The problem:
Scan the data, and whenever a line contains "Mitglieder", copy it.

--- Input data ---

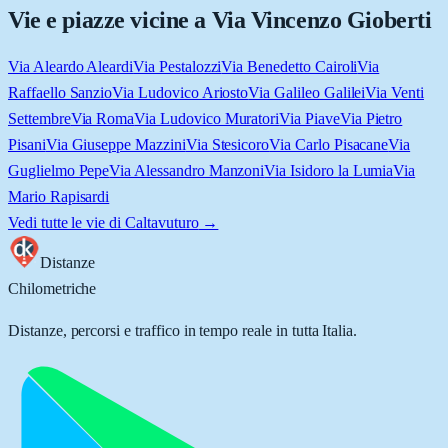
Vie e piazze vicine a
Via Vincenzo Gioberti
Via Aleardo Aleardi
Via Pestalozzi
Via Benedetto Cairoli
Via
Raffaello Sanzio
Via Ludovico Ariosto
Via Galileo Galilei
Via Venti
Settembre
Via Roma
Via Ludovico Muratori
Via Piave
Via Pietro
Pisani
Via Giuseppe Mazzini
Via Stesicoro
Via Carlo Pisacane
Via
Guglielmo Pepe
Via Alessandro Manzoni
Via Isidoro la Lumia
Via
Mario Rapisardi
Vedi tutte le vie di
Caltavuturo
→
Distanze
Chilometriche
Distanze, percorsi e traffico in tempo reale in tutta Italia.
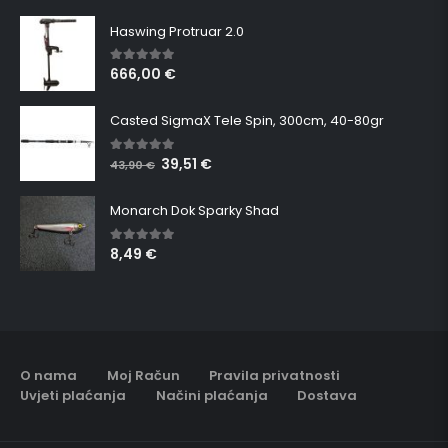
Haswing Protruar 2.0
666,00
€
5.00
out of 5
Casted SigmaX Tele Spin, 300cm, 40-80gr
39,51
€
5.00
out of 5
43,90
€
Monarch Dok Sparky Shad
8,49
€
5.00
out of 5
O nama
Moj Račun
Pravila privatnosti
Uvjeti plaćanja
Načini plaćanja
Dostava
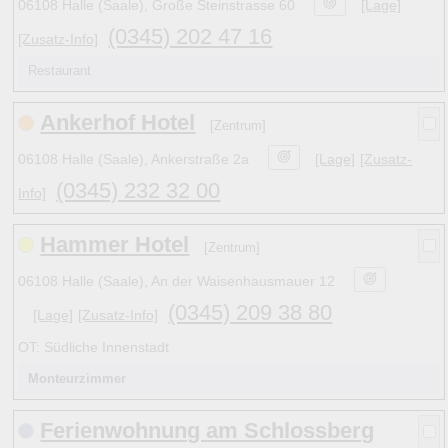
06108 Halle (Saale), Große Steinstrasse 60
[Lage]
15
2
D c
Salzatal
11
(6)
(0345) 202 47 16
23
1
D c
Sandersdorf-Brehna
[Zusatz-Info]
15
(8)
20
2
D d
Schkeuditz
17
(11)
Restaurant
9
2
D c
Schkopau
11
(7)
22
1
D
a
Schraplau
1
(2)
Ankerhof Hotel
13
2
D c
Teutschenthal
[Zentrum]
14
(4)
20
1
D d
Wiedemar
2
(3)
06108 Halle (Saale), Ankerstraße 2a
[Lage]
[Zusatz-
21
2
E d
Zörbig
9
(3)
(0345) 232 32 00
Info]
Hinweise:
Hammer Hotel
[Zentrum]
zu b) Kulturelles und touristisches Niveau eines Ortes ode
06108 Halle (Saale), An der Waisenhausmauer 12
zu c) Das Familien-Niveau ergibt sich aus kind- und familie
(0345) 209 38 80
[Lage]
[Zusatz-Info]
und Unterkunft-Angeboten am Gast-Ort.
OT: Südliche Innenstadt
Monteurzimmer
Alle Bewertungen haben die aktuell verfügbaren Daten zu
Bewertungen zurzeit noch ohne Lage-Bewertung.
Ferienwohnung am Schlossberg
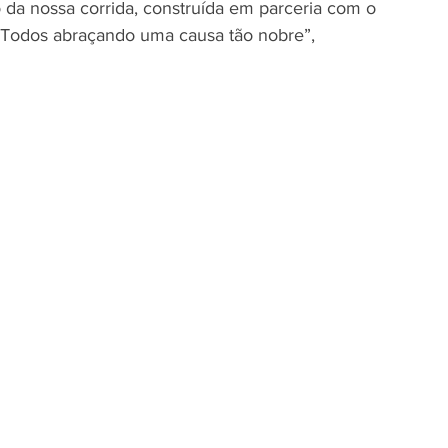
 da nossa corrida, construída em parceria com o 
i. Todos abraçando uma causa tão nobre”, 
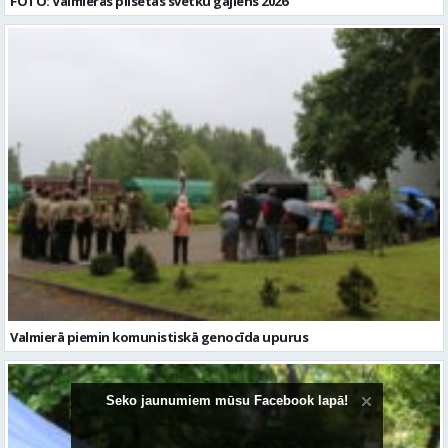
FOTO: Valmieras pilsētas svētku gājiens 2026
Valmierā piemin komunistiskā genocīda upurus
Seko jaunumiem mūsu Facebook lapā!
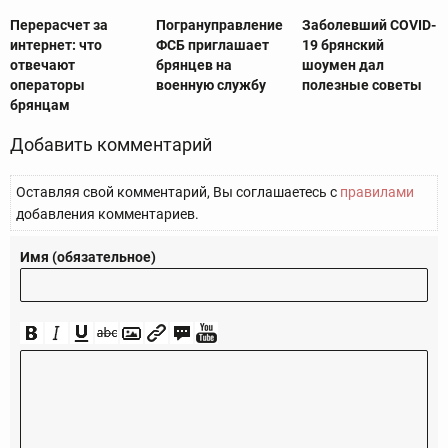
Перерасчет за
Погрануправление
Заболевший COVID-
интернет: что
ФСБ приглашает
19 брянский
отвечают
брянцев на
шоумен дал
операторы
военную службу
полезные советы
брянцам
Добавить комментарий
Оставляя свой комментарий, Вы соглашаетесь с
правилами
добавления комментариев.
Имя (обязательное)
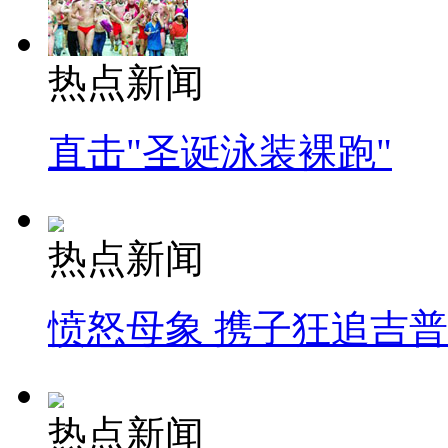
热点新闻
直击"圣诞泳装裸跑"
热点新闻
愤怒母象 携子狂追吉
热点新闻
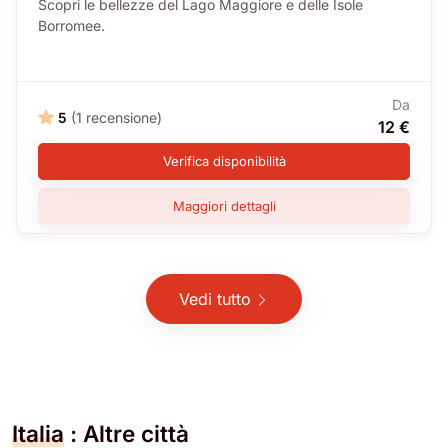
Scopri le bellezze del Lago Maggiore e delle Isole
Borromee.
Da
5
(1 recensione)
12 €
Verifica disponibilità
Maggiori dettagli
Vedi tutto
Italia
: Altre città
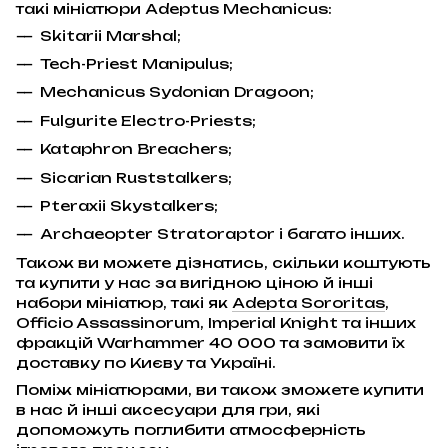
такі мініатюри Adeptus Mechanicus:
Skitarii Marshal;
Tech-Priest Manipulus;
Mechanicus Sydonian Dragoon;
Fulgurite Electro-Priests;
Kataphron Breachers;
Sicarian Ruststalkers;
Pteraxii Skystalkers;
Archaeopter Stratoraptor і багато інших.
Також ви можете дізнатись, скільки коштують
та купити у нас за вигідною ціною й інші
набори мініатюр, такі як
Adepta Sororitas
,
Officio Assassinorum, Imperial Knight та інших
фракцій Warhammer 40 000 та замовити їх
доставку по Києву та Україні.
Поміж мініатюрами, ви також зможете купити
в нас й інші аксесуари для гри, які
допоможуть поглибити атмосферність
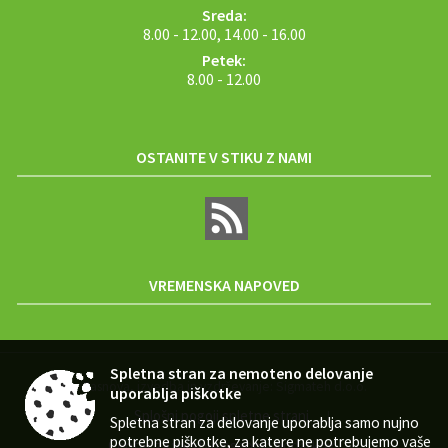
Sreda:
8.00 - 12.00, 14.00 - 16.00
Petek:
8.00 - 12.00
OSTANITE V STIKU Z NAMI
VREMENSKA NAPOVED
Spletna stran za nemoteno delovanje
Zasnova, izvedba in vzdrževanje: Sigmateh d.o.o.
uporablja piškotke
Splošni pogoji spletne strani
|
Spletna stran za delovanje uporablja samo nujno
potrebne piškotke, za katere ne potrebujemo vaše
Center za varstvo osebnih podatkov
|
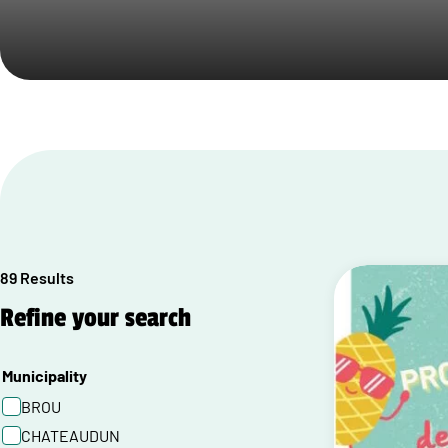
89 Results
Refine your search
Municipality
BROU
CHATEAUDUN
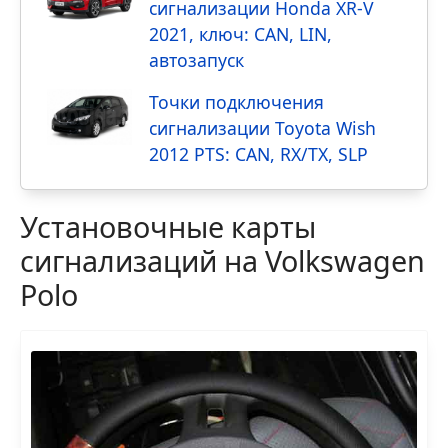
сигнализации Honda XR-V
2021, ключ: CAN, LIN,
автозапуск
Точки подключения
сигнализации Toyota Wish
2012 PTS: CAN, RX/TX, SLP
Установочные карты
сигнализаций на Volkswagen
Polo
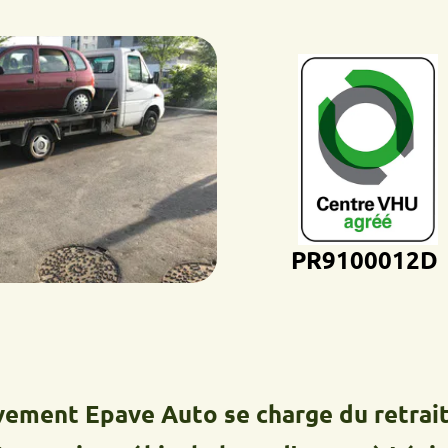
PR9100012D
 Epave Auto se charge du retrait, du t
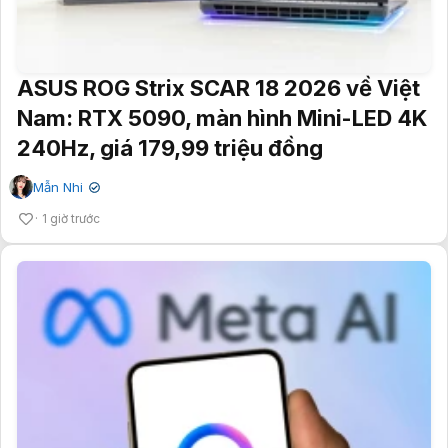
ASUS ROG Strix SCAR 18 2026 về Việt
Nam: RTX 5090, màn hình Mini-LED 4K
240Hz, giá 179,99 triệu đồng
Mẫn Nhi
✔
1 giờ trước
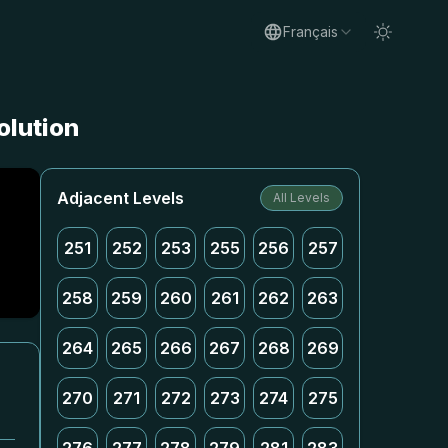
Français
olution
Adjacent Levels
All Levels
251
252
253
255
256
257
258
259
260
261
262
263
264
265
266
267
268
269
270
271
272
273
274
275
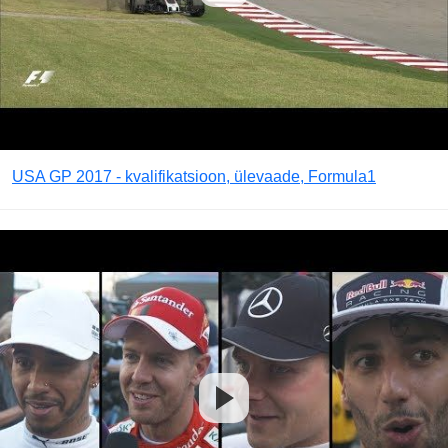
USA GP 2017 - kvalifikatsioon, ülevaade, Formula1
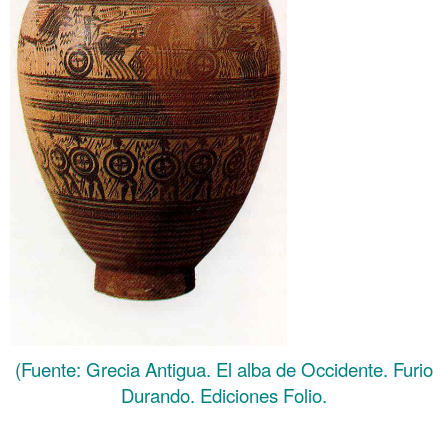
(Fuente: Grecia Antigua. El alba de Occidente. Furio
Durando. Ediciones Folio.
……….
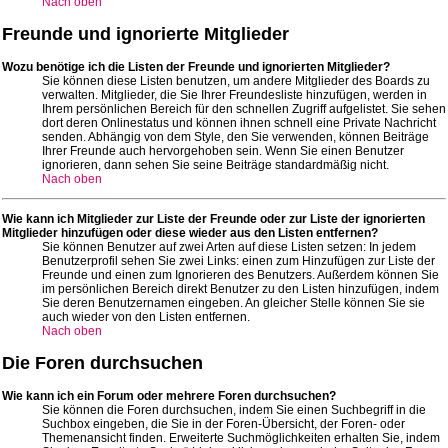
Nach oben
Freunde und ignorierte Mitglieder
Wozu benötige ich die Listen der Freunde und ignorierten Mitglieder?
Sie können diese Listen benutzen, um andere Mitglieder des Boards zu
verwalten. Mitglieder, die Sie Ihrer Freundesliste hinzufügen, werden in
Ihrem persönlichen Bereich für den schnellen Zugriff aufgelistet. Sie sehen
dort deren Onlinestatus und können ihnen schnell eine Private Nachricht
senden. Abhängig von dem Style, den Sie verwenden, können Beiträge
Ihrer Freunde auch hervorgehoben sein. Wenn Sie einen Benutzer
ignorieren, dann sehen Sie seine Beiträge standardmäßig nicht.
Nach oben
Wie kann ich Mitglieder zur Liste der Freunde oder zur Liste der ignorierten
Mitglieder hinzufügen oder diese wieder aus den Listen entfernen?
Sie können Benutzer auf zwei Arten auf diese Listen setzen: In jedem
Benutzerprofil sehen Sie zwei Links: einen zum Hinzufügen zur Liste der
Freunde und einen zum Ignorieren des Benutzers. Außerdem können Sie
im persönlichen Bereich direkt Benutzer zu den Listen hinzufügen, indem
Sie deren Benutzernamen eingeben. An gleicher Stelle können Sie sie
auch wieder von den Listen entfernen.
Nach oben
Die Foren durchsuchen
Wie kann ich ein Forum oder mehrere Foren durchsuchen?
Sie können die Foren durchsuchen, indem Sie einen Suchbegriff in die
Suchbox eingeben, die Sie in der Foren-Übersicht, der Foren- oder
Themenansicht finden. Erweiterte Suchmöglichkeiten erhalten Sie, indem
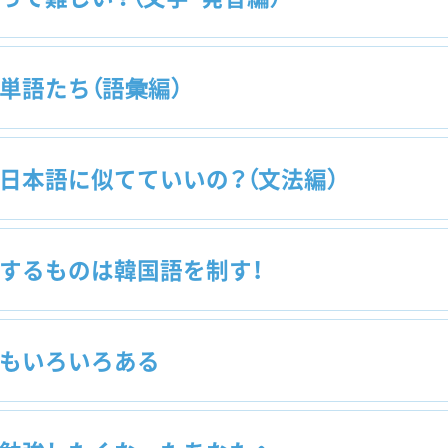
語たち（語彙編）
本語に似てていいの？（文法編）
するものは韓国語を制す！
もいろいろある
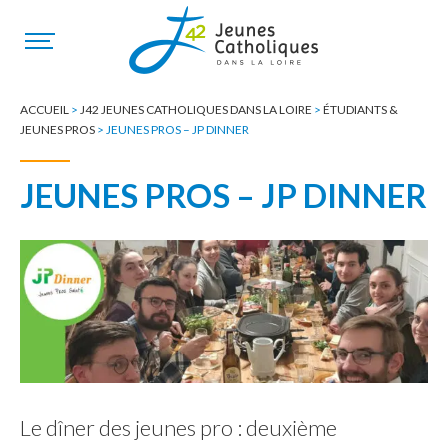
ACCUEIL
>
J42 JEUNES CATHOLIQUES DANS LA LOIRE
>
ÉTUDIANTS &
JEUNES PROS
>
JEUNES PROS – JP DINNER
JEUNES PROS – JP DINNER
Le dîner des jeunes pro : deuxième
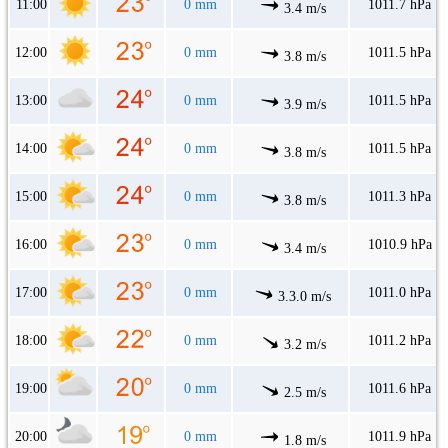
11:00
0 mm
1011.7 hPa
3.4 m/s
12:00
0 mm
1011.5 hPa
3.8 m/s
13:00
0 mm
1011.5 hPa
3.9 m/s
14:00
0 mm
1011.5 hPa
3.8 m/s
15:00
0 mm
1011.3 hPa
3.8 m/s
16:00
0 mm
1010.9 hPa
3.4 m/s
17:00
0 mm
1011.0 hPa
3.3.0 m/s
18:00
0 mm
1011.2 hPa
3.2 m/s
19:00
0 mm
1011.6 hPa
2.5 m/s
20:00
0 mm
1011.9 hPa
1.8 m/s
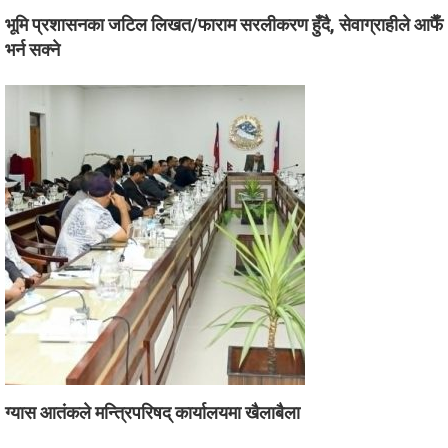
भूमि प्रशासनका जटिल लिखत/फाराम सरलीकरण हुँदै, सेवाग्राहीले आफैँ
भर्न सक्ने
ग्यास आतंकले मन्त्रिपरिषद् कार्यालयमा खैलाबैला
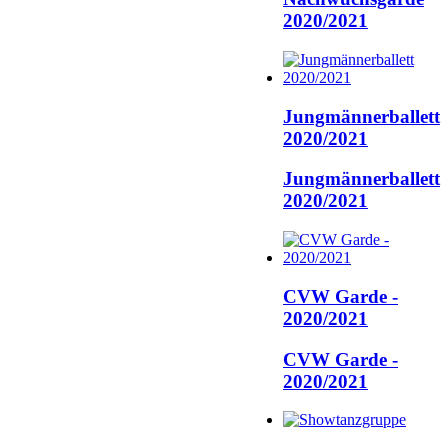
2020/2021
Jungmännerballett
2020/2021
Jungmännerballett
2020/2021
CVW Garde -
2020/2021
CVW Garde -
2020/2021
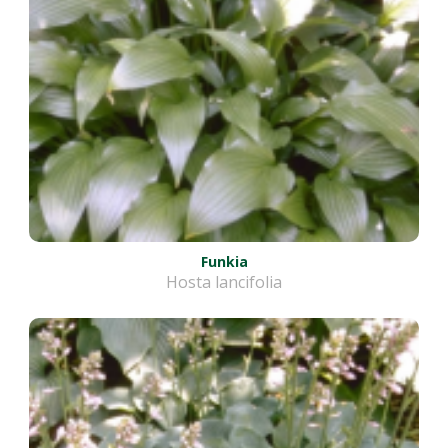
Funkia
Hosta lancifolia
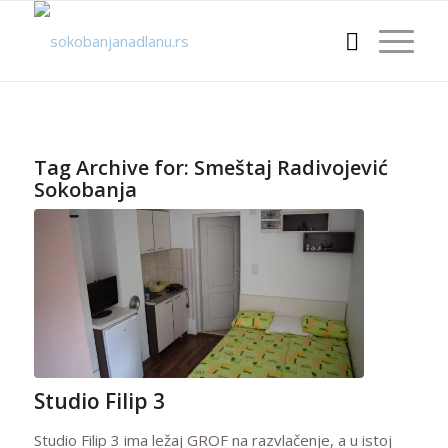
Tag Archive for:
Smeštaj Radivojević
Sokobanja
Studio Filip 3
Studio Filip 3 ima ležaj GROF na razvlačenje, a u istoj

---

Answer to the exercise:
Freunde und ignorierte Mitglieder
Wozu benötige ich die Listen der Freunde und ignorierten Mitglieder?
Sie können diese Listen benutzen, um andere Mitglieder des Boards zu
verwalten. Mitglieder, die Sie Ihrer Freundesliste hinzufügen, werden in
Wie kann ich Mitglieder zur Liste der Freunde oder zur Liste der ignorierten
Mitglieder hinzufügen oder diese wieder aus den Listen entfernen?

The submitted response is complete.